* _EXERCISE GOAL_
Write out every record below exactly as it appears.

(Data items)
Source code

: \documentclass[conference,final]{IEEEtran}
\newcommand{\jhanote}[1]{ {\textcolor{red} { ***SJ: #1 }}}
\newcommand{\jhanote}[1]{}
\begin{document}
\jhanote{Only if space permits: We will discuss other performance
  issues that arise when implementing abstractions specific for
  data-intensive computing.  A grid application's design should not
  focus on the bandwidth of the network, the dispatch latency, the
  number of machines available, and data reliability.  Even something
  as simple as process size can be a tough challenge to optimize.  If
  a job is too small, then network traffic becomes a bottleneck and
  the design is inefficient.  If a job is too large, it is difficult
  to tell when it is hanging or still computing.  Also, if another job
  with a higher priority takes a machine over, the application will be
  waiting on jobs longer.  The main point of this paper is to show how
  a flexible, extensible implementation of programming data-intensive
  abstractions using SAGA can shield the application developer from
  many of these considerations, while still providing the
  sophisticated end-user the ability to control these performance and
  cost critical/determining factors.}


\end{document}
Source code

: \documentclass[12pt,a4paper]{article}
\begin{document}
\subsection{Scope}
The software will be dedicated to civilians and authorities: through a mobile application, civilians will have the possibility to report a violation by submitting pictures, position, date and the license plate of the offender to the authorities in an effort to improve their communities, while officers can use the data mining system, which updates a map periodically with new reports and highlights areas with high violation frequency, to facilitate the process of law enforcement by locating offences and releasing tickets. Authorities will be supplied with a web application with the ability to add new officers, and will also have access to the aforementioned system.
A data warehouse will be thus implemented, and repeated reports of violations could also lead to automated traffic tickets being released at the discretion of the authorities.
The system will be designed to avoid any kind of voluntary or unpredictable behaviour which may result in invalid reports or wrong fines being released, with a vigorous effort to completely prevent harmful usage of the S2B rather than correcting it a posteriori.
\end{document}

* _RESULT BELOW_
Source code

: \documentclass[conference,final]{IEEEtran}
\newcommand{\jhanote}[1]{ {\textcolor{red} { ***SJ: #1 }}}
\newcommand{\jhanote}[1]{}
\begin{document}
\jhanote{Only if space permits: We will discuss other performance
  issues that arise when implementing abstractions specific for
  data-intensive computing.  A grid application's design should not
  focus on the bandwidth of the network, the dispatch latency, the
  number of machines available, and data reliability.  Even something
  as simple as process size can be a tough challenge to optimize.  If
  a job is too small, then network traffic becomes a bottleneck and
  the design is inefficient.  If a job is too large, it is difficult
  to tell when it is hanging or still computing.  Also, if another job
  with a higher priority takes a machine over, the application will be
  waiting on jobs longer.  The main point of this paper is to show how
  a flexible, extensible implementation of programming data-intensive
  abstractions using SAGA can shield the application developer from
  many of these considerations, while still providing the
  sophisticated end-user the ability to control these performance and
  cost critical/determining factors.}


\end{document}
Source code

: \documentclass[12pt,a4paper]{article}
\begin{document}
\subsection{Scope}
The software will be dedicated to civilians and authorities: through a mobile application, civilians will have the possibility to report a violation by submitting pictures, position, date and the license plate of the offender to the authorities in an effort to improve their communities, while officers can use the data mining system, which updates a map periodically with new reports and highlights areas with high violation frequency, to facilitate the process of law enforcement by locating offences and releasing tickets. Authorities will be supplied with a web application with the ability to add new officers, and will also have access to the aforementioned system.
A data warehouse will be thus implemented, and repeated reports of violations could also lead to automated traffic tickets being released at the discretion of the authorities.
The system will be designed to avoid any kind of voluntary or unpredictable behaviour which may result in invalid reports or wrong fines being released, with a vigorous effort to completely prevent harmful usage of the S2B rather than correcting it a posteriori.
\end{document}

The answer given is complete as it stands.